Islay is a whisky lover’s paradise. A tiny island just 25 miles long and 15 miles wide with a horizon that bristles with the pagoda rooves of distilleries, all of which ooze the succulent scent of barley into the crisp, Hebridean air. All but one. The 1980’s were a cruel time for the amber nectar industry, the kind of ‘brand loyalty’ that we see now simply didn’t exist and other tipples became far more desirable to the consumer. Moreover, economic hardships in the early 1970’s caught up with the industry, the story was a simple one; excessive expansion exceeded demand. By 1983 the output of Scottish whisky had plummeted from 206.6m litres per annum in 1978, to less than half of that in ’83, just 93.4m million litres. For a small island like Islay, this was catastrophic.
1983 was a sad year, not just by virtue of those figures, but because the absence of appetite simply laid waste to the world of whisky. Many distilleries closed, including the greatly revered Port Ellen.
This tale does, however, have a happy ending because three years ago Diageo announced that following a modest little £35m investment, the stills at Port Ellen would once again spring into life and would again start producing the exquisite whisky for which it was so loved.
Port Ellen had not simply shut its doors in the classic ‘mothballing’ manner, where cobwebs are allowed to fall so thickly on the copper stills that they become layered in a kind of mourning veil. The distillery had undergone some fairly major changes, with buildings re-purposed or knocked down entirely.
Diageo pledged to return Port Ellen to as-close-to-its-former-glory as possible, and blue prints of the original lay out have been meticulously studied and adhered to in advance of the grand reveal.
As the long, long awaiting run up to unveiling fast approaches, and in celebration of this impending return of the prodigal son, Port Ellen has released a new limited edition single malt Scotch whisky, the ‘Port Ellen 40 year Old: Port Ellen’s 9 Rogue Casks’. Just 1,380 bottles of this expression will be released from the extremely limited remaining stock of pre-closure Port Ellen whisky, meaning that this truly is a chance to own a bottle of history.
The bottles of this 40 year old have all been filled from nine remaining casks of this well aged spirit, meaning that this is amongst one of the rarest expressions to ever issue forth from Port Ellen throughout its entire lifespan. These surviving casks were amongst a tiny selection which had been earmarked in 1979 for possessing particularly unusual and appealing characteristics, which made that particular spirit stand out against the usual profile of Port Ellen. Forty years later, Master Blender Dr Craig Wilson has selected just nine of these casks to be strategically combined, and bottled.
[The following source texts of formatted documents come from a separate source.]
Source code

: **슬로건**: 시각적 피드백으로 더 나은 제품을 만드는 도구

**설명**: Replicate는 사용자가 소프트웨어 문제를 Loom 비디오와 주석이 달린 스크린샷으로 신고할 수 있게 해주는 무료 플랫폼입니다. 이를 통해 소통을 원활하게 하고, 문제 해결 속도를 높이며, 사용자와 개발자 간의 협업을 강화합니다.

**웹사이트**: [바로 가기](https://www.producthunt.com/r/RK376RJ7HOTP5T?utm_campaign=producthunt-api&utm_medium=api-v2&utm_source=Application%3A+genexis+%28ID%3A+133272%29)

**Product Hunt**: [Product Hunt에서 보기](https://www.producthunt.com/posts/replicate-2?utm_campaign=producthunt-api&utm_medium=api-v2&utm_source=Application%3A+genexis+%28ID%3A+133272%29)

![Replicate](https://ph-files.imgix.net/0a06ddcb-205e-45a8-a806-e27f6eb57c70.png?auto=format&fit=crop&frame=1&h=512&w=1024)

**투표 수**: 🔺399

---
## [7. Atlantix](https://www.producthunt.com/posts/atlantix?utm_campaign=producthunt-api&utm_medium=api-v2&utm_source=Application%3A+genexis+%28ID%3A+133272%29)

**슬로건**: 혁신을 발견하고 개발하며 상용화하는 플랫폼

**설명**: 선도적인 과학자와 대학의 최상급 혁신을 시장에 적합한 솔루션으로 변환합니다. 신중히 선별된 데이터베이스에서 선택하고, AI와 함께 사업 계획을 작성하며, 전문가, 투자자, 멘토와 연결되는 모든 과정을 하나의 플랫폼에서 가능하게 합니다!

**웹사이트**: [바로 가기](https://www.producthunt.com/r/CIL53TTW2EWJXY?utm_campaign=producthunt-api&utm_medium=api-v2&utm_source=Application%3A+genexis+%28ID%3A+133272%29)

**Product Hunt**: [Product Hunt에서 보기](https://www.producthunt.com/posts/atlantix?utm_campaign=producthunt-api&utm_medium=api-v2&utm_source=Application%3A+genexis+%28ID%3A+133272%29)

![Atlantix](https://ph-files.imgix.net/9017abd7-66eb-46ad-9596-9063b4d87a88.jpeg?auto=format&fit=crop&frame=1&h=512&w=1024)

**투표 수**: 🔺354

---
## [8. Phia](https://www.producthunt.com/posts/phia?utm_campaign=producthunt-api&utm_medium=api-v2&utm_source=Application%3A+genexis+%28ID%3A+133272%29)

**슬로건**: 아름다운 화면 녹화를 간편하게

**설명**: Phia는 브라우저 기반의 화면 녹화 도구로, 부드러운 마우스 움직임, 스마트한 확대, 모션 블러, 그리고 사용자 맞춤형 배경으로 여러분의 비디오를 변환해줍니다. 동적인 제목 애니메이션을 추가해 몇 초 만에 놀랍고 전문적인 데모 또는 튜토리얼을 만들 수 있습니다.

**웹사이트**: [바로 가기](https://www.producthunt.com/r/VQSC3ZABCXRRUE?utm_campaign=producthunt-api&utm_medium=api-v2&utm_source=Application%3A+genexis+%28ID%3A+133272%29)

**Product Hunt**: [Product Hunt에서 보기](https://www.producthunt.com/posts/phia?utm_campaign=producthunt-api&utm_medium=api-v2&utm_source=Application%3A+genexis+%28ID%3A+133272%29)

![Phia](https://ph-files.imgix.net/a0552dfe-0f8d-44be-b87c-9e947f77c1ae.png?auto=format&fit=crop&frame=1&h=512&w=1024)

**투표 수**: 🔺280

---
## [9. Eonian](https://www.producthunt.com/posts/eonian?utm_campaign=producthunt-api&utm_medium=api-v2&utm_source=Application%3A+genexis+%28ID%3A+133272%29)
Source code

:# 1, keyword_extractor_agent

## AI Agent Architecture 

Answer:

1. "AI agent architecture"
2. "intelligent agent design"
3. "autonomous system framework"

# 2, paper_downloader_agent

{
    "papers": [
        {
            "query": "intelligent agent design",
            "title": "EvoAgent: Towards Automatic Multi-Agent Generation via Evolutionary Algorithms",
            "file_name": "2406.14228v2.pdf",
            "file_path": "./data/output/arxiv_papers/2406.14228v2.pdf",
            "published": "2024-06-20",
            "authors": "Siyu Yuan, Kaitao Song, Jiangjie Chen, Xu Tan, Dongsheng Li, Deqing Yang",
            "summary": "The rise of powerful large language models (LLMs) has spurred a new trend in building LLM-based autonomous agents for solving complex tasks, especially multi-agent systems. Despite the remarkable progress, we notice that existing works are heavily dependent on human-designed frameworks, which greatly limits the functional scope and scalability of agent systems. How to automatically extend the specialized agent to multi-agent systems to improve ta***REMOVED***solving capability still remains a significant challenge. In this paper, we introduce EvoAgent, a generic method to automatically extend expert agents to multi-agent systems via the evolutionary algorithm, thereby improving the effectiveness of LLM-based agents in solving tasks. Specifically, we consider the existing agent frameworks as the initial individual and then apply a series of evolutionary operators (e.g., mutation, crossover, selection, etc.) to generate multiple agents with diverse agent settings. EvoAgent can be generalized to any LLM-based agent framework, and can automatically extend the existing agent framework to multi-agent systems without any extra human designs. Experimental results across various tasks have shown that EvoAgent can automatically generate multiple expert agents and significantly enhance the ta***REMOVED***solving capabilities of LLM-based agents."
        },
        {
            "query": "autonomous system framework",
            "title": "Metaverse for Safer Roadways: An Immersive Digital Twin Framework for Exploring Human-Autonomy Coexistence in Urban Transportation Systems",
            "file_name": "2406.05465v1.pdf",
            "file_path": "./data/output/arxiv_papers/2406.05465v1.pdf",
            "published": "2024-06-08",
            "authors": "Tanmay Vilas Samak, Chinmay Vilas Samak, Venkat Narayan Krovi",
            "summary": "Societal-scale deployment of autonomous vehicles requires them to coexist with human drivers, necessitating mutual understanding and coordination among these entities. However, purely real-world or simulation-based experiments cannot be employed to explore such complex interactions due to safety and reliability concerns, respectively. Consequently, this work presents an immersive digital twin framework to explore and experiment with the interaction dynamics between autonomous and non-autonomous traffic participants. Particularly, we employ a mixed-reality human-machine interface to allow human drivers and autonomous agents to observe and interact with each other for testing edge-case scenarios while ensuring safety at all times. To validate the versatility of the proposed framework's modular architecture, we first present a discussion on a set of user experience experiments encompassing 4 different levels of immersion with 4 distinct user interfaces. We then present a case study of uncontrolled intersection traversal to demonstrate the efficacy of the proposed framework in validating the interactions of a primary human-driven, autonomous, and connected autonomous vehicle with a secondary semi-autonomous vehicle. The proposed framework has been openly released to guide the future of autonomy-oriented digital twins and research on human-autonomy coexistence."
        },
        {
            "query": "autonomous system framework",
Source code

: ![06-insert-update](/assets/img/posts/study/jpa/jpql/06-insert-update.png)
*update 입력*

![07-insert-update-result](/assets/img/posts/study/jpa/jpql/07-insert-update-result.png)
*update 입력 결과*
A donation of 20 signed bottles including the Port Ellen 40-Year-Old bottle and bottles from Islay distilleries Lagavulin and Caol Ila will be donated to the Islay Feis Ile Committee. The 20 special bottles, worth a total value of £10,000, will be used to support fundraising activities to raise money for Islay based charitable organisations and community groups. Each of the 40 Year Old: Port Ellen’s 9 Rogue Casks is priced at £6,500 and will be available globally through selected luxury retailers.